El expresidente Calderón asistió hace unos días a una clase del profesor Michael Ignatieff en Harvard. Tuiter, la agencia de chismes más popular del mundo, lo divulgó de inmediato. Confieso que el encuentro me despierta curiosidad. El intelectual crítico que es capaz de tomar distancia de sus propias decisiones y reconocer públicamente sus errores, frente al político obsesivo, el cruzado que es existencialmente incapaz de reconocer sus fallas.
El lado del encuentro que me interesa es el de Ignatieff, naturalmente. El canadiense de origen ruso ha sido un pensador que ha encarado los dilemas contemporáneos del liberalismo. Lo ha hecho tomado de la mano de Isaiah Berlin, aunque en algún sentido ha dado un paso adicional a su maestro: se ha atrevido al combate político. A partir de largas conversaciones con él, escribió la mejor biografía de Berlin. El retrato de un admirador que no deja de ver las carencias del maestro. A diferencia del historiador de las ideas, Ignatieff ha tomado riesgos, se ha atrevido a la definición y ha incursionado -sin suerte a fin de cuentas- en los territorios de la política partidista. Dejó la academia para zambullirse en las aguas de la política. Entró al parlamento. Montado en su prestigio intelectual, se hizo rápidamente del liderazgo del Partido Liberal y buscó ser primer ministro. Fracasó. Quiso vivir el viejo sueño del filósofo que gobierna. El estudioso de los derechos humanos, el memorialista, el amable crítico del nacionalismo, el intervencionista liberal, el teórico del mal necesario quiso gobernar Canadá y en su intento llevó a su partido, por primera vez en su historia, hasta el tercer lugar en las elecciones. Después de labrar una reputación como intelectual cosmopolita, no pudo deshacerse de la imagen que le colgaron sus adversarios: "Ignatieff sólo anda de visita". Y sí, en efecto, la política fue la corta vacación del intelectual. Pero la vacación fue un sabático productivo para el pensador. Su idea de la política es, tras su incursión, más profunda, más realista, más exigente.

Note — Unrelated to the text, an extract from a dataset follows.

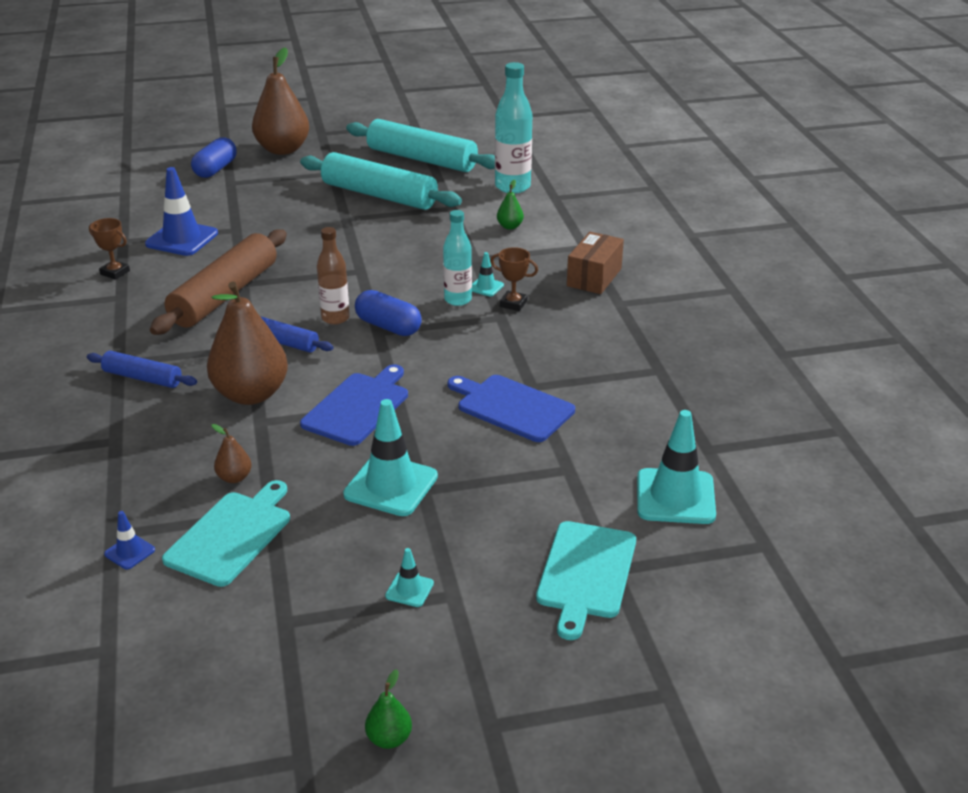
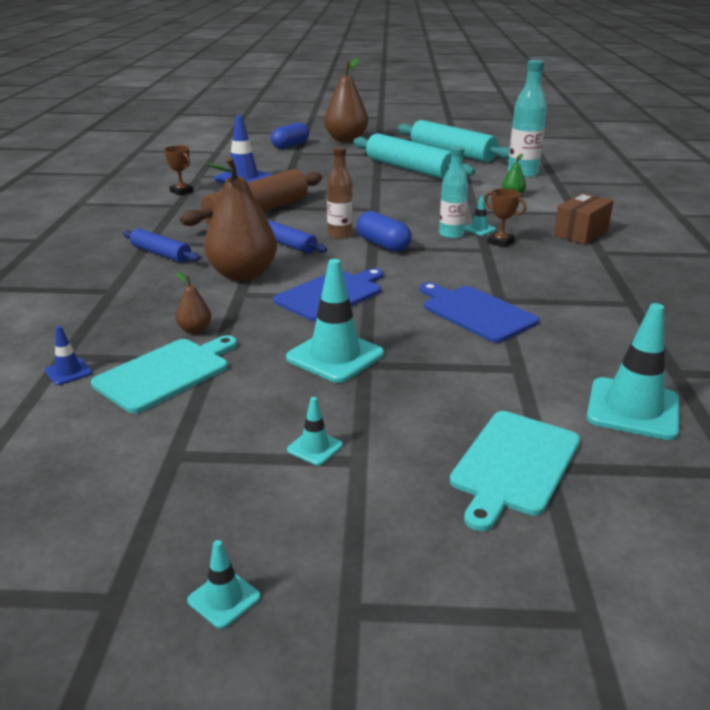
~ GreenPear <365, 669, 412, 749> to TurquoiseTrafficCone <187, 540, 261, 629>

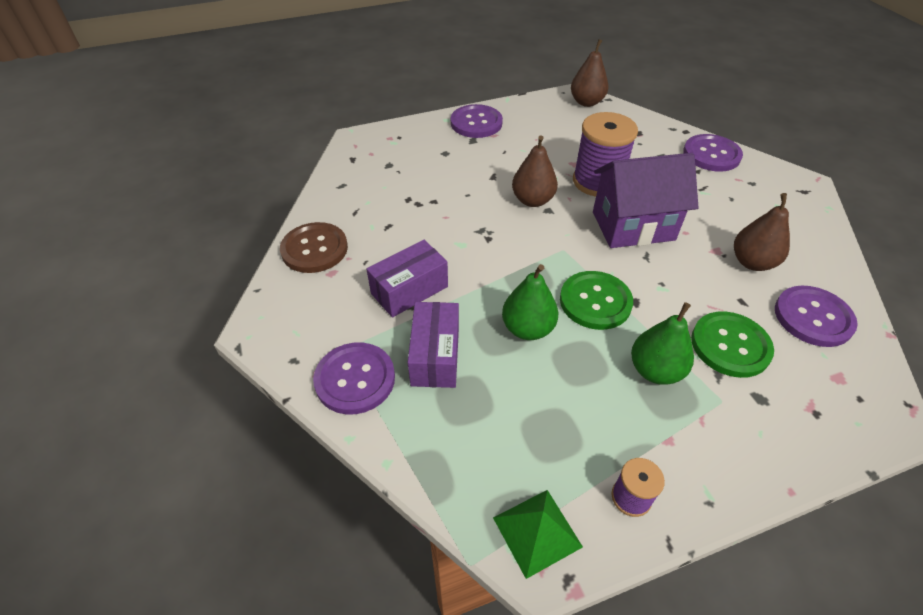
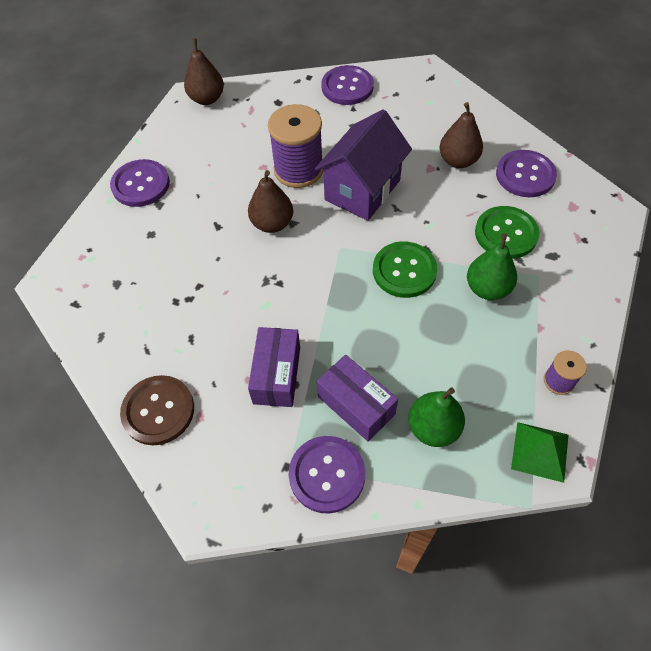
~ GreenPear <502, 264, 558, 340> to <408, 387, 465, 447>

Ignatieff se acercó a la política con las advertencias de Isaiah Berlin: conocer cosas, saber historia, leyes o economía no sirve para mucho si se trata de gobernar. El talento político es otra cosa: una sensibilidad peculiar, un tacto, un olfato de circunstancia. La teoría, en realidad, suele obstruir el juicio del político. En una interesante variación al argumento de Ortega y Gasset sobre el talento del estadista frente a las dotes del intelectual, Ignatieff sostiene se examinándose críticamente en el espejo. El buen juicio en política es casi el contrario al buen juicio del filósofo. Entre los intelectuales es bien apreciada la capacidad de abstracción, la generalización, esa forma de insertar los hechos particulares en una gran idea. Lo contrario importa en la política: las peculiaridades son mucho más importantes que las generalidades. Ahí, en el territorio de la política, sólo existe lo que está, todo lo demás es irrelevante.
La experiencia de Ignatieff curtió esa intuición. Un gran evento histórico fue la gran prueba política de Ignatieff: la guerra en Irak. El profesor de Harvard respaldó la intervención militar de los Estados Unidos. Creyó que era el único medio capaz de detener las tropelías del dictador y que podría servir para la fundación de un régimen constitucional. Se equivocó y tuvo el valor de reconocerlo públicamente. Mi gran error, escribió Ignatieff en un interesantísimo artículo publicado por la revista del New York Times (5 de agosto de 2007), fue apoyar la guerra de Bush. Lo interesante es que Ignatieff hace de su error, aprendizaje. El gran error que cometí fue creer que mis deseos conformaban la realidad. Me dejé llevar por mis ilusiones y no hay peor pecado político que ése. La emoción es una coartada intelectual: nos conduce a dejar de hacernos ciertas preguntas. Convencidos de nuestra verdad, dejamos de sospechar, dejamos de interrogar la realidad, dejamos de interrogarnos sobre los hechos y los actos. La emoción se justifica a sí misma y en política nada debe dejarse correr sin cuestionamiento severo y terco. "El buen juicio en política al final, concluye Ignatieff, depende de la capacidad de ser crítico con uno mismo". Por eso el político prudente escucha con la misma atención a quienes proponen el acto y quienes lo critican. No se rodea de porristas, no intimida a los críticos en su círculo, no deja de buscar nuevas fuentes de información, nunca deja de interrogar a sus informantes. Jamás cree que sus buenas intenciones garantizan buenos resultados. Nunca cree que cuenta con todos los hilos de la información. "Si el poder corrompe, corrompe el sexto sentido de la autocrítica del que depende la prudencia".